_Work item_.
From the listing below, return each line that includes "base".

_Working data_.
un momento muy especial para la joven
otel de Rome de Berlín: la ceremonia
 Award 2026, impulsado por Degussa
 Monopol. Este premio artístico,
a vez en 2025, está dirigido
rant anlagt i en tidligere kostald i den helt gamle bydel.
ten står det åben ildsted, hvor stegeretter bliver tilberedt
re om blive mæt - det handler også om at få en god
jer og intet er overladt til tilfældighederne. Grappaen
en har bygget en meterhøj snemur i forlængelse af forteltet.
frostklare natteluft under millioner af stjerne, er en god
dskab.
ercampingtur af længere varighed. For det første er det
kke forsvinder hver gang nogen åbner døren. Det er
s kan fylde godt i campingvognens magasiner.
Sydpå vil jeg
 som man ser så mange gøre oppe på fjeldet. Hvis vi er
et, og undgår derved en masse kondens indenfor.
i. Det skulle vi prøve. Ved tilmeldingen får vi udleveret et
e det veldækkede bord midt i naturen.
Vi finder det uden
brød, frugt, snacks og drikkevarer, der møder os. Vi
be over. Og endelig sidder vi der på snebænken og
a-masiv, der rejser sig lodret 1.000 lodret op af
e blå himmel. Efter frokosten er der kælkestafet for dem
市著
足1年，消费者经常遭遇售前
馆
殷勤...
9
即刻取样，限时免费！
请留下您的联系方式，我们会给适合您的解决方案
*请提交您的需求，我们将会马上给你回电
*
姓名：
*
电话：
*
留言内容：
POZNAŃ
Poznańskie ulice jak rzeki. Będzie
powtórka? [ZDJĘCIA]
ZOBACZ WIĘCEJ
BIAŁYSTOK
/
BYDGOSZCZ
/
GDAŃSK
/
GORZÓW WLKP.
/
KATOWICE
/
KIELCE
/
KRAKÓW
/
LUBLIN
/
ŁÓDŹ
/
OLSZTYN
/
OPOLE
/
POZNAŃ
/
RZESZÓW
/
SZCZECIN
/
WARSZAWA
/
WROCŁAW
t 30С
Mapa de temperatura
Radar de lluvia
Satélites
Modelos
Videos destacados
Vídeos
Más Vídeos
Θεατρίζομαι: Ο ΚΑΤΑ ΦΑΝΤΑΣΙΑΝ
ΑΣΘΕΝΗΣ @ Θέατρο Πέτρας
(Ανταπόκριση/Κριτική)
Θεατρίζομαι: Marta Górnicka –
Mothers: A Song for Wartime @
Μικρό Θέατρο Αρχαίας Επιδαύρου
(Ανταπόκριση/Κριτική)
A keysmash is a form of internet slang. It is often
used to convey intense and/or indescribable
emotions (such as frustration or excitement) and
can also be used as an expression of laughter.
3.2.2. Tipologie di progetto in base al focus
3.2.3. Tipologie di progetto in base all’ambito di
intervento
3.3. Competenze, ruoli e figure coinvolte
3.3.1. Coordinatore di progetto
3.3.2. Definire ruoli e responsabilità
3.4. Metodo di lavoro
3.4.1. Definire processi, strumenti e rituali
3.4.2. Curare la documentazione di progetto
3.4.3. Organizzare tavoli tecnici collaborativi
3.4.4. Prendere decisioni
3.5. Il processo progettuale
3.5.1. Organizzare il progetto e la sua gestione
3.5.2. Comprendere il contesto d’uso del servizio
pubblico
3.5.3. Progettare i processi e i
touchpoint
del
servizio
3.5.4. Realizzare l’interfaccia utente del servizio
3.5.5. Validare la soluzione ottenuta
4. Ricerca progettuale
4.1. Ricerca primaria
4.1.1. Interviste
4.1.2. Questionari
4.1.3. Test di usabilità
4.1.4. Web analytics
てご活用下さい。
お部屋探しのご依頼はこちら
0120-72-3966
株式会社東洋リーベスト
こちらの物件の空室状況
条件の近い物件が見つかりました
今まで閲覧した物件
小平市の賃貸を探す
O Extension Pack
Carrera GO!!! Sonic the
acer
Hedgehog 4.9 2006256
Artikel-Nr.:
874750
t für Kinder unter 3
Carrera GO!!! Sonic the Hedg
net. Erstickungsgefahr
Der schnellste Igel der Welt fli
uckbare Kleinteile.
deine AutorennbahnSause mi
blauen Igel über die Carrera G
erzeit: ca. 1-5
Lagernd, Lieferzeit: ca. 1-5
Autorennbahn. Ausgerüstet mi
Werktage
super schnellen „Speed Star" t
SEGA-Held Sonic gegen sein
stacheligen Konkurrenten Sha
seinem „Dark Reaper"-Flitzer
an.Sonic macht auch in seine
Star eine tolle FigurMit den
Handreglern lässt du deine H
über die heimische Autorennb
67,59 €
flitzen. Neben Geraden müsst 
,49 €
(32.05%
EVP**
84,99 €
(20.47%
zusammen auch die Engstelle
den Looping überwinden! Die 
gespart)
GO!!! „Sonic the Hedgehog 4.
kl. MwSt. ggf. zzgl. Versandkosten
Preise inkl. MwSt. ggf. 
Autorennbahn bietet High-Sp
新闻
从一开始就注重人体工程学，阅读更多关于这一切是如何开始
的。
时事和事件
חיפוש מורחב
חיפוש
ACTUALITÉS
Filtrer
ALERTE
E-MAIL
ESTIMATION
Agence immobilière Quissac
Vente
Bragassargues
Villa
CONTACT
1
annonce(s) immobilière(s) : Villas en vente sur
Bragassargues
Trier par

_Output_.
3.2.2. Tipologie di progetto in base al focus
3.2.3. Tipologie di progetto in base all’ambito di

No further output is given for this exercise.